═══ Source

We know there still are some outstanding issues that perhaps relate to veterans, but we had their guarantee that the sex-based inequities were taken care of.

The next day I spoke with Mr. Descheneaux, and his statement is quite interesting. He was at committee the next day. He said:

...we've never been called or asked which way we saw that stuff....I was thinking that they would come to the band and meet us, and say that they're going to go that way, or they're looking to go this way.

Then we had heard from Chief Rick O'Bomsawin, who stated that the minister's office:

...told us that we were consulted, that they consulted with chiefs last summer. I have not found one chief that they consulted. They've never consulted me, and it was our case. They never even called us.

We knew the Senate was hearing the same issues at that time and was becoming as concerned as we were.

I understand that the staff were blamed. At the Senate aboriginal committee on November 30, the minister said, “My department's failure to directly engage with the plaintiffs was not only unacceptable but embarrassing for me as minister. I have now personally spoken with each of the plaintiffs...”.

══════
═══ Given entries

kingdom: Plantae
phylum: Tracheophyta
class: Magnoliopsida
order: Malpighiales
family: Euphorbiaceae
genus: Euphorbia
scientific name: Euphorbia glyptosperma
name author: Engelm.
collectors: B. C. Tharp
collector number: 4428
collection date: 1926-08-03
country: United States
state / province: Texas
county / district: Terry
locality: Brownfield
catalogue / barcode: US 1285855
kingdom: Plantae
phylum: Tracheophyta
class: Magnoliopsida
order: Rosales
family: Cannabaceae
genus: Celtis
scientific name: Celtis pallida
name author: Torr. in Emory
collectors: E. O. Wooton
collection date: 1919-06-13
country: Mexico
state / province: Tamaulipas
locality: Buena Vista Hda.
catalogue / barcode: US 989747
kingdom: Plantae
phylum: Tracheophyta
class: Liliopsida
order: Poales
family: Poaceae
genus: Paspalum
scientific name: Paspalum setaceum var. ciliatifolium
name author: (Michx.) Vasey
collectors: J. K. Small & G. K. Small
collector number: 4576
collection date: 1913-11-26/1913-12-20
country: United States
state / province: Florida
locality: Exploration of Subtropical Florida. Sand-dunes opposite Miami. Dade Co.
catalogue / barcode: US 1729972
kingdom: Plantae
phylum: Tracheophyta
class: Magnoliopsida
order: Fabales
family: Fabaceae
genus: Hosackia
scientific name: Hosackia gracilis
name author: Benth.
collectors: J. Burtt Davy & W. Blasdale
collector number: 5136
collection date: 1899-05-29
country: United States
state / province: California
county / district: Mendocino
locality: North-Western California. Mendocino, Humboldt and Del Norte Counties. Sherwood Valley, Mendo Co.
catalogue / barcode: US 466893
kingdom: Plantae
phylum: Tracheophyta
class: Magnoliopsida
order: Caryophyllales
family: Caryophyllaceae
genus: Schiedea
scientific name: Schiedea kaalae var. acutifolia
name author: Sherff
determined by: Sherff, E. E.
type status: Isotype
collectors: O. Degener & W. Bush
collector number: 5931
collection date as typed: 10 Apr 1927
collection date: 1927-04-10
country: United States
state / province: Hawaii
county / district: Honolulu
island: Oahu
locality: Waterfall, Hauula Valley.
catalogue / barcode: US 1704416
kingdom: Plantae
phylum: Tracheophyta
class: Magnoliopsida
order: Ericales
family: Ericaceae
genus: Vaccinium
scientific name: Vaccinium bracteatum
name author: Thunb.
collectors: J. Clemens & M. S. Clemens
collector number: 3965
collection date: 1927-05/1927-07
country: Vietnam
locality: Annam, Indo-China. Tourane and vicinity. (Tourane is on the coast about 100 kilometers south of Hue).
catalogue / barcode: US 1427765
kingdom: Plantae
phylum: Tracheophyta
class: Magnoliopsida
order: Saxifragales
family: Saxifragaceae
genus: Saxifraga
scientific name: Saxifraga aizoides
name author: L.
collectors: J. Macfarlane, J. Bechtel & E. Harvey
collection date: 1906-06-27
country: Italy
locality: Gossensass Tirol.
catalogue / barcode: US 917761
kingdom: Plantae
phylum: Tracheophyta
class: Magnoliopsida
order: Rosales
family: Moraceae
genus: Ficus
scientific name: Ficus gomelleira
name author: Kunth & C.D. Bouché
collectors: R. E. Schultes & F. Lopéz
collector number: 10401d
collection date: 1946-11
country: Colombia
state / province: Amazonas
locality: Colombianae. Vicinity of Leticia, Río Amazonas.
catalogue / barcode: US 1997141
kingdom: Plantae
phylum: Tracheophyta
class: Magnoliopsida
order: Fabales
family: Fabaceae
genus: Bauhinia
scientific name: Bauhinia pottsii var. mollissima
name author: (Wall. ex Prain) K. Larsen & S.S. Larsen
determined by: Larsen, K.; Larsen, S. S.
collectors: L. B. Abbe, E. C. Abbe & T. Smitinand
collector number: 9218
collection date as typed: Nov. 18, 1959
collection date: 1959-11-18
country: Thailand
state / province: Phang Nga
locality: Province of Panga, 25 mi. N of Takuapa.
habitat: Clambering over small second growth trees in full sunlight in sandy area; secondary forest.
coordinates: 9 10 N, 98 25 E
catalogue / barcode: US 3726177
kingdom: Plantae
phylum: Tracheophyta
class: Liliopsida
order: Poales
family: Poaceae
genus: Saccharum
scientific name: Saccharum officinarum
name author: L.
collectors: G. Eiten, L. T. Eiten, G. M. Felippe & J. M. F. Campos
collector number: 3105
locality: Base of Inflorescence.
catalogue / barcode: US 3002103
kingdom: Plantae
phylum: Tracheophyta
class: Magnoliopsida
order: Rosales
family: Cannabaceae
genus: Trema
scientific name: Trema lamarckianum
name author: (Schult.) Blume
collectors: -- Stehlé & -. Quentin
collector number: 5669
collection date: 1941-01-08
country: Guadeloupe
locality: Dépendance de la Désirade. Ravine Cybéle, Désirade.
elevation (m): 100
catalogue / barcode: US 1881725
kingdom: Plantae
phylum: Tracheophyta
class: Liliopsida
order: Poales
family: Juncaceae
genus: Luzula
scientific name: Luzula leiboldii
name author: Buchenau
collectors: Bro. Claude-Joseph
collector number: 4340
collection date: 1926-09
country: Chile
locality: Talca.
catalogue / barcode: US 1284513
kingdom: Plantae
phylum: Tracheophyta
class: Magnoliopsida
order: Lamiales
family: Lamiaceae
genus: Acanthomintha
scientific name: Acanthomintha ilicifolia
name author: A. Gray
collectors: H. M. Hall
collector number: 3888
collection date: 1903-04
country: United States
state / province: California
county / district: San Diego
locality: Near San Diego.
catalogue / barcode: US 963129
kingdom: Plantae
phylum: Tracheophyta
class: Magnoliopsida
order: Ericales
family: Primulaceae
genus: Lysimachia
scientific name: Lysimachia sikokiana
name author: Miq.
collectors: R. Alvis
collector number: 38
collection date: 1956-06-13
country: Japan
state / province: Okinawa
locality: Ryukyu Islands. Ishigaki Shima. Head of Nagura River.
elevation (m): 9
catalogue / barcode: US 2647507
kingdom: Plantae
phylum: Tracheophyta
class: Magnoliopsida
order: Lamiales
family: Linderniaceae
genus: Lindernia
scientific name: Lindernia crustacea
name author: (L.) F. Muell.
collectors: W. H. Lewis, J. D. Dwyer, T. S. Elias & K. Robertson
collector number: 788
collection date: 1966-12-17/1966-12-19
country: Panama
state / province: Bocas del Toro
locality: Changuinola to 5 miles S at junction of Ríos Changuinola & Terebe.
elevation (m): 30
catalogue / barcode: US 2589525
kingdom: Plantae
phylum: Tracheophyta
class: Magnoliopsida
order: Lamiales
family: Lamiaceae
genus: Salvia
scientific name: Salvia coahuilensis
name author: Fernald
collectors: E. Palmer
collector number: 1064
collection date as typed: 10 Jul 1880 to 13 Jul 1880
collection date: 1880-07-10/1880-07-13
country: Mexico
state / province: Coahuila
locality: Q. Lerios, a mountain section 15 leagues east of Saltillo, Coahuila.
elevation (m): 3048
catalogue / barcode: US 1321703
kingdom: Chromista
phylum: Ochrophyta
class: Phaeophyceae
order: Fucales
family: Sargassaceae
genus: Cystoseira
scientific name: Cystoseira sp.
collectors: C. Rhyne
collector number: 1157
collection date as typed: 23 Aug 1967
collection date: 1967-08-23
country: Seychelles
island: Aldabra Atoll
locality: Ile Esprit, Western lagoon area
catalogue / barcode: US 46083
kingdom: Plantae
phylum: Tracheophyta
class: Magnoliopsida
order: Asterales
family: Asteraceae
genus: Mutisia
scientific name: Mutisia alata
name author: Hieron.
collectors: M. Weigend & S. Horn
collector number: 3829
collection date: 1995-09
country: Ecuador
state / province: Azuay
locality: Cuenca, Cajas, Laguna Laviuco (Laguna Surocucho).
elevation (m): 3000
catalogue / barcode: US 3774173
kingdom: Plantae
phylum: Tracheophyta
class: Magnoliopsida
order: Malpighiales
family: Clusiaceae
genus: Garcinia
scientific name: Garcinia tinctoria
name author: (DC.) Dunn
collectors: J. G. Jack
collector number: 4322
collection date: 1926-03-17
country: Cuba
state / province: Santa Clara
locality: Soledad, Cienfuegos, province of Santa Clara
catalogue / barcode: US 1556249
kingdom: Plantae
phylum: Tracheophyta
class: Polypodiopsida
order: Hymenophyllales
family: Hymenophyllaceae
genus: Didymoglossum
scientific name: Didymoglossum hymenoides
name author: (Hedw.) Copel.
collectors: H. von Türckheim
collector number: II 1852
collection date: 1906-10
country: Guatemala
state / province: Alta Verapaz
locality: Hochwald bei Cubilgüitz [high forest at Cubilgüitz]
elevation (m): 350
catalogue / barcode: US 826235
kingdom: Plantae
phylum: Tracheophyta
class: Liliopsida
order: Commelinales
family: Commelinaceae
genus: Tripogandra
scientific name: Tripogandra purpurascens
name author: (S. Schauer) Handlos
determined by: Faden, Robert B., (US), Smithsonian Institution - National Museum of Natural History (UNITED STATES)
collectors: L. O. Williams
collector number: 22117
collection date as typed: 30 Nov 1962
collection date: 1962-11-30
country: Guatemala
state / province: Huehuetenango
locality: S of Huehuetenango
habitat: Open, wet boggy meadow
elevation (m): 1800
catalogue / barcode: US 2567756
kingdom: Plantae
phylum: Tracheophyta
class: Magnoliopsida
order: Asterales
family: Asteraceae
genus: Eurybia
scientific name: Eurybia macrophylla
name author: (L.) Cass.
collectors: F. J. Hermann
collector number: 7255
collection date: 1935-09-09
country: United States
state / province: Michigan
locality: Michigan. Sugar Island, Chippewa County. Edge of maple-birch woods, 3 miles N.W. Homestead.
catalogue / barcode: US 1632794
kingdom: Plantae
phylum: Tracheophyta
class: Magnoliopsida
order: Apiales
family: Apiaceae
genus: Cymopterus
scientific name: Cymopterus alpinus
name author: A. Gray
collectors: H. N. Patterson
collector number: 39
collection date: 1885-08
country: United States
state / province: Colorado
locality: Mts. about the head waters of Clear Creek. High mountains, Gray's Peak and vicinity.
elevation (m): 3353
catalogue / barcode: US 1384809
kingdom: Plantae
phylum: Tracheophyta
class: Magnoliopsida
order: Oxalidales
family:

══════

■ Parts of the exercise
**A)** Answer these questions using the speech excerpt about consultation:
(i) Who said at committee that "we've never been called or asked which way we saw that stuff"?
(ii) According to Chief Rick O'Bomsawin, when did the minister's office claim to have consulted with chiefs?
(iii) On what date did the minister speak at the Senate aboriginal committee?
**B)** Continue the speech excerpt about consultation from the point where it stops.

■ Task-by-task outputs
**A)**
(i) Mr. Descheneaux
(ii) Last summer
(iii) November 30

**B)**
I have to remind members that the government came into office with this very firm commitment to always ensure it had proper consultation and engagement. This is the first piece of legislation it has tabled with respect to the indigenous affairs file, with absolutely minimal or almost no consultation.

National Chief of the Assembly of First Nations, Perry Bellegarde, called on the Liberals to withdraw the legislation, ask the superior court for an extension, and use the time to fix the bill and engage in proper consultation. National Chief Bellegarde stated his team had not had adequate time to undertake a full review of these amendments, and when asked whether or not the consultations had been adequate, he gave a firm answer. That answer of course was no.

The Assembly of First Nations, the AFN Women's Council, the Quebec Native Women's Association, the Canadian Bar Association, and the Indigenous Bar Association, among others, all identified deficiencies with the process and content of the bill.

The minister talked about some of the things my colleague Senator Patterson said. On November 17, he said:

...witnesses described the consultation as lacking. National Chief Perry Bellegarde of the Assembly of First Nations told us that First Nations impacted by the bill were not properly resourced or given enough time to adequately review the proposed amendments to the Indian Act. We were astonished to find out that the plaintiffs in Descheneaux—the case that forced the writing of this bill—and their counsel were not consulted...

He reiterated some of the same concerns.

With the early introduction, we all tried to move the bill forward. Then we quickly realized the government had utterly failed in doing the consultation it so often says is important, but it had not actually done. Then we had witnesses who showed us design after design. In spite of what the officials said, the bill was not going to fix the inequities we needed to deal with. Again, we had to add some amendments to deal with a number of other issues.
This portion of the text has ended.